Mapping Goose to the Core Loop of AI Agents 🧬☕
From DNA of AI Agents to a Barista Coffee Agent
Every AI agent — from the simplest chatbot to a swarm of autonomous specialists — runs through the same core loop:
Perceive – sense the world.
Think/Plan – decide what to do.
Act – take action via tools.
Remember – store useful information.
Learn – adapt over time.
In my last post, I called this The DNA of AI Agents. It’s the blueprint that underlies everything from ChatGPT to complex multi-agent systems.
Goose in the DNA Loop
Recently, I ran Goose — an MCP-enabled agent framework by Block — and decided to map it back to this DNA.

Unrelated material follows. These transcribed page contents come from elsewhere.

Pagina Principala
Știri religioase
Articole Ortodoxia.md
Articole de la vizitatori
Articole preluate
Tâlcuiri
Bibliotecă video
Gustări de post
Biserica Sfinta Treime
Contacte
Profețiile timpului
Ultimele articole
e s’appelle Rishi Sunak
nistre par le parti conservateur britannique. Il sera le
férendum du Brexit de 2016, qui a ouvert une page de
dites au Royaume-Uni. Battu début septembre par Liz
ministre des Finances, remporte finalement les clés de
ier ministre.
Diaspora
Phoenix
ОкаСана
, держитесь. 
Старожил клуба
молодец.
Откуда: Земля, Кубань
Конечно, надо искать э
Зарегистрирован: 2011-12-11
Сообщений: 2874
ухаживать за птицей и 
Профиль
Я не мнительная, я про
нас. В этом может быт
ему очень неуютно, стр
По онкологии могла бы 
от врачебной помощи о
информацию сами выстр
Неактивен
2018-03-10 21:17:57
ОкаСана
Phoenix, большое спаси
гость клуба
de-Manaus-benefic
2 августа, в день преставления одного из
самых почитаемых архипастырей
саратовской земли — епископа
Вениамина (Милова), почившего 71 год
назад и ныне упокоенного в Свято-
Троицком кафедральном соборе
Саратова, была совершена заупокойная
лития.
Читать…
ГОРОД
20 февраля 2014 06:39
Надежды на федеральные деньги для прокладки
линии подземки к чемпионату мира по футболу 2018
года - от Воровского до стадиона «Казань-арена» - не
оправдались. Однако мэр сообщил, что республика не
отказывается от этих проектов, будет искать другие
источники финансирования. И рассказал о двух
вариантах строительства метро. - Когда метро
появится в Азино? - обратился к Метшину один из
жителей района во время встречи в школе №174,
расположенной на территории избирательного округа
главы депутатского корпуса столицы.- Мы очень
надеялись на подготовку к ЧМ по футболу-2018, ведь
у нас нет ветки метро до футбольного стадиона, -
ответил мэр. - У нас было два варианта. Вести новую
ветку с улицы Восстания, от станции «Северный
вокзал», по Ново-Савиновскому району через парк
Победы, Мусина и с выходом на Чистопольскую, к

Here’s what happens when you run Goose:
Perceive → Takes in your prompt and any relevant context from local files or prior steps.
Think/Plan → Outsources reasoning to an LLM, which decides what tool to run next.
Act → Calls MCP servers to interact with tools like Git, Slack, or custom extensions.
Memory → Stores session context locally; can be extended with vector databases.
Learn → Static for now — no self-improving strategies without developer input.
Seeing Goose mapped to the loop makes it easier to understand what it’s doing and what its limits are.
The Barista Agent
Of course, not everyone wants to think in abstract diagrams. So I gave Goose a job: make me a cappuccino.
Here’s the flow:
You order a cappuccino → the agent perceives the request.
It considers the recipe and tools it needs → think/plan.
It acts by preparing the drink → act/tools.
It remembers your preference for extra foam → memory.
Next time, it uses that memory to make your coffee just right → learn.
Whether it’s coffee or code, the same DNA applies — only the tools and skills change.
Why This Matters
Understanding this DNA loop and the five dials gives you a universal lens for looking at any agent framework: Goose, LangGraph, CrewAI, AutoGen, or the next thing that comes along.
It strips away the hype and shows you:
What’s actually happening.
Where the framework shines.
Where it needs work.
Once you see the DNA, you can build, compare, and design agents with much more clarity.